14:55, Friday, 12 February, 2016
Syria ceasefire: Tentative accord unlikely to herald peace

After a murderous war that has lasted nearly half-a-decade, killed 250,000 people and sent 4.4 million refugees fleeing for safety, it is tempting to cloak the merest hint of progress in euphoric terms.
     Yet the tentative accord thrashed out by the International Syria Support Group and announced by John Kerry and Segei Lavrov in Munich on Thursday seems no more likely to herald peace in our time than an ill-fated previous agreement reached in the same city on the eve of the Second World War.
     In fairness, the protagonists steered clear of hyperbolic expectations - and with good reason.
     Humanitarian aid is to be delivered to besieged areas in the next few days, followed by a “cessation of hostilities” - a term distinct from ceasefire, apparently allowing for a likely resumption of violence - within a week.
     Mr Kerry, the US secretary of state, seemed under no illusions about the difficulty of achieving even such limited goals.

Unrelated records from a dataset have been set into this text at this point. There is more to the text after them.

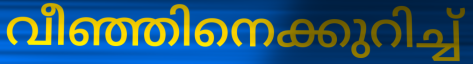
വീഞ്ഞിനെക്കുറിച്ച്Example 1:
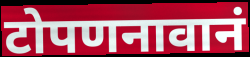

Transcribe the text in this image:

टोपणनावानं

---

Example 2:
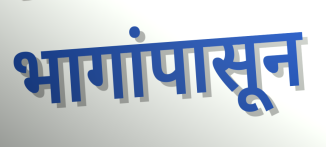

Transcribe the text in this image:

भागांपासून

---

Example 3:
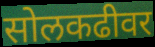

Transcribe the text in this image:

सोलकढीवर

     “This is ambitious,” he said, flanked by Mr Lavrov, Russia’s foreign minister. “The real test is whether all the parties honour those commitments.”
     The agreement theoretically represents the first statement of intent to halt brutal fighting that began - lest it be forgotten - in the weeks of soaring hope at the height of the Arab Spring.
     The trouble is the continued existence of powerful forces with an interest in continuing the war.

The cessation will not apply to the Islamic State of Iraq and the Levant [Isil] or to the al-Nusra front, a group affiliated to al-Qaeda, both of which have been designated as terrorist organisations by the United Nations and which have little interest in stopping hostilities in any case.
     Equally important, neither Mr Kerry nor Mr Lavrov could give assurances that their respective clients - the Western-backed rebel groups fighting Bashar Assad’s regime or Mr Assad’s forces, supported by Russia - would comply.
     Mr Lavrov said Russia would not desist from fighting “terrorist” groups in Syria. Yet its bombing raids have targeted organisation considered by the West to be legitimate rebel groups opposed to Mr Assad.

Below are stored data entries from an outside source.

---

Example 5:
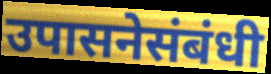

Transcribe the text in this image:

उपासनेसंबंधी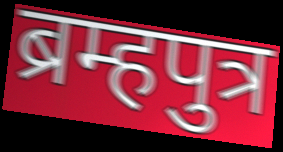
ब्रम्हपुत्रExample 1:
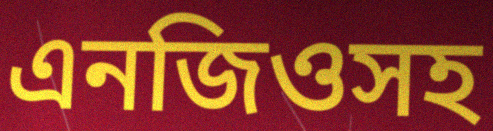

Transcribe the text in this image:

এনজিওসহ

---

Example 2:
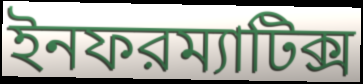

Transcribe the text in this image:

ইনফরম্যাটিক্স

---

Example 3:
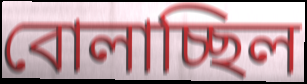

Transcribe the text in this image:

বোলাচ্ছিল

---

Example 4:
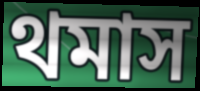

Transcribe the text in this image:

থমাস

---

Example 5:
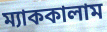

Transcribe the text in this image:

ম্যাককালাম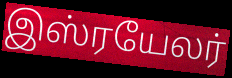
இஸ்ரயேலர்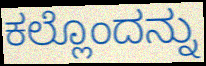
ಕಲ್ಲೊಂದನ್ನು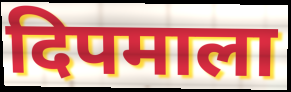
दिपमाला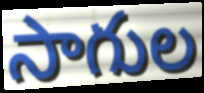
సాగుల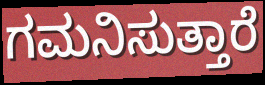
ಗಮನಿಸುತ್ತಾರೆ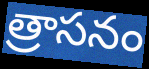
త్రాసనం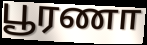
பூரணா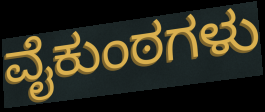
ವೈಕುಂಠಗಳು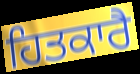
ਹਿਤਕਾਰੈ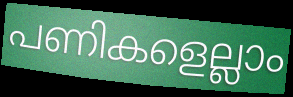
പണികളെല്ലാം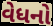
વેધનો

     Missing from the agreement is any definitive statement on the status of Mr Assad, whom Russia - as well as Iran - see as part of any solution but whose removal the West and its allies deem essential to lasting peace to Syria.
     None of this appeared lost on Phillip Hammond, the Foreign Secretary, even in hailing the accord as an “important step” towards relieving Syrian suffering - if implemented.
     He left no doubt that this was a big if, adding “It will only succeed if there is a major change of behaviour by the Syrian regime and its supporters.